Mixed Metaphors: An acerbically funny excoriation of the use and abuse of cancer metaphors.
Some cancer waiting-room humor.
Funny stuff about what you do with your underwear when you take it off in the examination room.
They Won't Leave Me Alone: A conversation between Jessica and her reproductive organs, which had taken up residence in jars in the pathology lab.
The "mood oglers" piece: In which Jessica flays strange men who feel compelled to say things like, "Cheer up—it can't be that bad" or "Come now, why aren't you smiling?"

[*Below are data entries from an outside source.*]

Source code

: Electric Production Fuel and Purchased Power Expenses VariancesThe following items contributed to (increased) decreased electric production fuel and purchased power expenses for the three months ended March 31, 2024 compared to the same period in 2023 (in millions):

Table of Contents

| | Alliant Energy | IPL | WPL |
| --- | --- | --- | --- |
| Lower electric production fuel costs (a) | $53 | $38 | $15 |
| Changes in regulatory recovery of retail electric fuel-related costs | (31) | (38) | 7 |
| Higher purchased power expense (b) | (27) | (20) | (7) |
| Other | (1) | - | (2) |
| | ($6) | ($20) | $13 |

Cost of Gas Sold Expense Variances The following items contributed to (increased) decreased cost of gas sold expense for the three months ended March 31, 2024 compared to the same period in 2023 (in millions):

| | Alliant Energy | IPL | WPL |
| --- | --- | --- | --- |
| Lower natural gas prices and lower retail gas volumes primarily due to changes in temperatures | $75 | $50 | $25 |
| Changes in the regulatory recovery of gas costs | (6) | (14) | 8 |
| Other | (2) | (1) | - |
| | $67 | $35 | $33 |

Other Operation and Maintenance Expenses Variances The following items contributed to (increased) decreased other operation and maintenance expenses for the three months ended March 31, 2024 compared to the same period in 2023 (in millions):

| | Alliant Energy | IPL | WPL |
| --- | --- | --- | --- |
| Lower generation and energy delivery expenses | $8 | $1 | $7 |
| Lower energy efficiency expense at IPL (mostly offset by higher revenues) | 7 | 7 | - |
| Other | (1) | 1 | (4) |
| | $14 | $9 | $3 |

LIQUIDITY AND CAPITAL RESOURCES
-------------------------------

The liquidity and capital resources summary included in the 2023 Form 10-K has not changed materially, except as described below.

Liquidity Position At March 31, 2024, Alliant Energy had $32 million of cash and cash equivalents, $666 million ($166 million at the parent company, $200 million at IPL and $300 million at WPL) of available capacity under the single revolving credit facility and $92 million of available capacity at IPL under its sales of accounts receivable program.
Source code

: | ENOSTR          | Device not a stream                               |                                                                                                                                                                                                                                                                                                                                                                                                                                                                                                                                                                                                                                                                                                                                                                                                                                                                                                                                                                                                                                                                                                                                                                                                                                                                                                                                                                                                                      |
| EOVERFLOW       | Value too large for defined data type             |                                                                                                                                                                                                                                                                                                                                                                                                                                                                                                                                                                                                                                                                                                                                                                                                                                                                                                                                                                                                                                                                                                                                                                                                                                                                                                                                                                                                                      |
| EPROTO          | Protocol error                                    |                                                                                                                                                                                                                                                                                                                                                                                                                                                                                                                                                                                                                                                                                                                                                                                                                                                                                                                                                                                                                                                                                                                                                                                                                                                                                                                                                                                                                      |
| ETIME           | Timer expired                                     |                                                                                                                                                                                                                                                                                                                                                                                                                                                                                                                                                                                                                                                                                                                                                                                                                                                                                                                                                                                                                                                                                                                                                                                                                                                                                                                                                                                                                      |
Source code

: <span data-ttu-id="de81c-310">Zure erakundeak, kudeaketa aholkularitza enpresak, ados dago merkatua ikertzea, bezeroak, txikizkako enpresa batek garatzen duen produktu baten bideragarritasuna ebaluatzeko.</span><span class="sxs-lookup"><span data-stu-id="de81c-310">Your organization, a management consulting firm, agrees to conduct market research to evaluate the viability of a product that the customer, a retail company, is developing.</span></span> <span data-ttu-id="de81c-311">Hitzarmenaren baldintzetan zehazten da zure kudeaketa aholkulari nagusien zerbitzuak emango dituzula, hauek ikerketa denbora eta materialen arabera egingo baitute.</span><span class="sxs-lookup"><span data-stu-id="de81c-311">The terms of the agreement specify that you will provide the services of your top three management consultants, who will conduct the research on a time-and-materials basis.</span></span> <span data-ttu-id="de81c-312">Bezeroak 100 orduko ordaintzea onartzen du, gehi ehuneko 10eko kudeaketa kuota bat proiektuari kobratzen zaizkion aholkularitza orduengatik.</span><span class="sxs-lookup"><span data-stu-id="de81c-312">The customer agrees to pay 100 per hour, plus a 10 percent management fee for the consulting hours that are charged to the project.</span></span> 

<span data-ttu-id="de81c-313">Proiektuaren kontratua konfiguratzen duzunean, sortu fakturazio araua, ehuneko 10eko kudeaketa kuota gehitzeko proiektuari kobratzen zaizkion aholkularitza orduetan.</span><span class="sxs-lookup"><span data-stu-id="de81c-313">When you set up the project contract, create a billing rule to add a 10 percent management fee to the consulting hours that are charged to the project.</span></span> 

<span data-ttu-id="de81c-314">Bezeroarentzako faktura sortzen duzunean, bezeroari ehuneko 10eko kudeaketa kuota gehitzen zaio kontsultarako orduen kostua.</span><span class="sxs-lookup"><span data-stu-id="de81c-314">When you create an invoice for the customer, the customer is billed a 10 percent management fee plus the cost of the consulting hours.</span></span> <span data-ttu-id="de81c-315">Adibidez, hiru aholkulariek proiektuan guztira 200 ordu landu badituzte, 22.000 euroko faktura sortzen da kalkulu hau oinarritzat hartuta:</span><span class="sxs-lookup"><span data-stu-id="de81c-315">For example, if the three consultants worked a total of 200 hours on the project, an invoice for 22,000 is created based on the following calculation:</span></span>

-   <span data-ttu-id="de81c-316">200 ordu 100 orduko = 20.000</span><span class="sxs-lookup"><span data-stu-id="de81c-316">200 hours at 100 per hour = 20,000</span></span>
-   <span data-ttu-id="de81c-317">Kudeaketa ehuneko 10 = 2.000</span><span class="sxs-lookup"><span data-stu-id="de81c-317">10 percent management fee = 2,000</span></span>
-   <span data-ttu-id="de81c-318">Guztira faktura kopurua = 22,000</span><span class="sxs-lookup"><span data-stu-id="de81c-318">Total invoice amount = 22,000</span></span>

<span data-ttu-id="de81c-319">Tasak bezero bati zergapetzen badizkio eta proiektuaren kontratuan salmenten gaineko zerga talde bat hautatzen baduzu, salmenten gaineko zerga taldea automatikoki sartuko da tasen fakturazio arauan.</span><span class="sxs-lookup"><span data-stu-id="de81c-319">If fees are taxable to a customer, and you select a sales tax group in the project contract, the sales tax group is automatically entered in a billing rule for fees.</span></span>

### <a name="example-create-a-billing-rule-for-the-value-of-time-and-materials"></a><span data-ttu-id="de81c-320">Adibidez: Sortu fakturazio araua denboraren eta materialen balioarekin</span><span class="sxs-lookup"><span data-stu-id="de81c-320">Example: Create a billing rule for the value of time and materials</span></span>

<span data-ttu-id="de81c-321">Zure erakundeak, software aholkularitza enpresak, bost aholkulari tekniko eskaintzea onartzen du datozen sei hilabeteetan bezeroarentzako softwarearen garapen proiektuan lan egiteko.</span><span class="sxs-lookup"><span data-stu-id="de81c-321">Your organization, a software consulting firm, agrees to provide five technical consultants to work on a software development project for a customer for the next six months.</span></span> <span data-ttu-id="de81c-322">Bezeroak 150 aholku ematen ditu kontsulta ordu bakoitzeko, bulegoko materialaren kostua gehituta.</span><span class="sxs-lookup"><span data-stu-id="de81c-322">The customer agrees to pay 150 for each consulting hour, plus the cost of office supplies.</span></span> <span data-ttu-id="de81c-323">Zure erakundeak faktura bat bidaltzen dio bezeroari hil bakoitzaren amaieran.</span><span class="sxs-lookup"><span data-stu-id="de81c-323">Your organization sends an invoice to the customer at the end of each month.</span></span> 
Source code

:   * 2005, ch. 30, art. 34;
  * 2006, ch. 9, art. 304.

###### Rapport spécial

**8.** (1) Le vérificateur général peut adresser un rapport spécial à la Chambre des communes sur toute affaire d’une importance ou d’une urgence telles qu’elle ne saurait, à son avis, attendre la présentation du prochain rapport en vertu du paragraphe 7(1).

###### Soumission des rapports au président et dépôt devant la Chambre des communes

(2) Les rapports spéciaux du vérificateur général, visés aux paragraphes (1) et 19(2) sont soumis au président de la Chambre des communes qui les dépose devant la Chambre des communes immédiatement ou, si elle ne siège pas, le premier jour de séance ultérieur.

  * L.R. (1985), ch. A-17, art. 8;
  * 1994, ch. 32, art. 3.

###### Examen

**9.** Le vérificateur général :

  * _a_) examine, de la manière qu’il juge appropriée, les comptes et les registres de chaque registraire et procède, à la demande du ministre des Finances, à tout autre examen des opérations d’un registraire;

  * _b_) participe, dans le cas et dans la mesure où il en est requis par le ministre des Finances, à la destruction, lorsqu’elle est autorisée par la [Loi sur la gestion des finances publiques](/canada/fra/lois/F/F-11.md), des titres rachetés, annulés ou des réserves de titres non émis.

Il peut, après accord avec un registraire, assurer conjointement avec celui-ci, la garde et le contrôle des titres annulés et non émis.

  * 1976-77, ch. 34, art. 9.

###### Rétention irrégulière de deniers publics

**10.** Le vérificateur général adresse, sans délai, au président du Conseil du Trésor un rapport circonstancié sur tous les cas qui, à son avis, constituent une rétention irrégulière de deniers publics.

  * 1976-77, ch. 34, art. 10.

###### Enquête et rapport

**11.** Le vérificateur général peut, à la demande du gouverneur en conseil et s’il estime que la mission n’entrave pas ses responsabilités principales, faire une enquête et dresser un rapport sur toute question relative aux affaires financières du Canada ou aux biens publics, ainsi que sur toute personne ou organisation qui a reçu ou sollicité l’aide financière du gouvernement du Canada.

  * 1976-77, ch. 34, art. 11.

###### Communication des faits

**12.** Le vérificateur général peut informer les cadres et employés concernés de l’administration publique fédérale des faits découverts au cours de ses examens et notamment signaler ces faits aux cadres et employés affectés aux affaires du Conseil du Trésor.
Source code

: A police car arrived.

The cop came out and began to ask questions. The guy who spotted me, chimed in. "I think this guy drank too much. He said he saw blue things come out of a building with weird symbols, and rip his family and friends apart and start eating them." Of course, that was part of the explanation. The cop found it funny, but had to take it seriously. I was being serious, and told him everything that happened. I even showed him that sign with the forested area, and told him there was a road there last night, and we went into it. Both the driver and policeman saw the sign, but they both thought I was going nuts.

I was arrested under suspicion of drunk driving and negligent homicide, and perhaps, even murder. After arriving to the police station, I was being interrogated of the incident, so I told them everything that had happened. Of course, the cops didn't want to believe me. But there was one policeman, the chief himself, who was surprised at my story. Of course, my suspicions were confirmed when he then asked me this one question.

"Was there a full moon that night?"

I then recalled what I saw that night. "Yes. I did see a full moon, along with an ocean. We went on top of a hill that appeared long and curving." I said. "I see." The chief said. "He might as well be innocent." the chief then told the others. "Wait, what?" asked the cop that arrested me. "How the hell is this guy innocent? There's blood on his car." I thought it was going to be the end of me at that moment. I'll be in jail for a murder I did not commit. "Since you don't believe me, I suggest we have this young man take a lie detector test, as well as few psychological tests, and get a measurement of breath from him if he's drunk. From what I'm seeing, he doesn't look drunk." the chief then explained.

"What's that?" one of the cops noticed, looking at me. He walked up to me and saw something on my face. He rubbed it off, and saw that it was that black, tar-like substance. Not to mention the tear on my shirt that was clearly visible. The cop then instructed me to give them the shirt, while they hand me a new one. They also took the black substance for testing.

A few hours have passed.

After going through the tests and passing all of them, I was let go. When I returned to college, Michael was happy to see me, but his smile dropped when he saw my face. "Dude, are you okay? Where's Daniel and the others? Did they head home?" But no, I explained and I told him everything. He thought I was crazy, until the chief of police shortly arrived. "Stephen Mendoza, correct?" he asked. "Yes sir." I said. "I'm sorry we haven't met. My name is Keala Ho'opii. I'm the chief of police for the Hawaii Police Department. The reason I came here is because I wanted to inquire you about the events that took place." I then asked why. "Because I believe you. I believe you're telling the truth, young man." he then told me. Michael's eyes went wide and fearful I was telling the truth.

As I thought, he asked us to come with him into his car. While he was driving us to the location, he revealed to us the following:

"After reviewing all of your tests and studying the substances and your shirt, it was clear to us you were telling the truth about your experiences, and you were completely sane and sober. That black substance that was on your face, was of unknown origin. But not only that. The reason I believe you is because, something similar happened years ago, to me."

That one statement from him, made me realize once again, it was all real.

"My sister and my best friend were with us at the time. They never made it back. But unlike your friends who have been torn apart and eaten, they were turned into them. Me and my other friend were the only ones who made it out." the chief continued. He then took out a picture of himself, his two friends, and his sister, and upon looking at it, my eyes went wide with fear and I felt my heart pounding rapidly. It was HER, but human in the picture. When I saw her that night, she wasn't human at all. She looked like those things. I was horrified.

Dichotomies: A heartbreaking reflection on the difficulty of being happy for someone when they attain what has eluded you. Jessica very much wanted to be a mother, but ceded her reproductive organs in her first cancer surgery, and then experienced a recurrence just when her adoption application was moving forward. Many infertile women have a tough time hearing the news that someone else is pregnant; Jessica explores the issue on a personal level.
In Sickness and in Health: A tribute to Jessica's loving husband and his tireless efforts to help her. If love alone could have saved Jessica, her husband's love would have done it. I'm so sorry for the depth of his loss.
Elsewhere in the archives, there's also poetry—of the moving variety and the biting, multi-verse limerick variety—and assorted updates, musings, venting, and so on. Jessica was a wonderful writer, so I'm sure you'll appreciate what you read in her archives.
If you want to memorialize Jessica with a donation, the National Ovarian Cancer Coalition is a group she approved of. I keep this link above my blogroll, but it never seems to show up as my readers' "out-click." I hope some of you (nudge, nudge—this means you) will make a contribution in Jessica's honor. Thank you.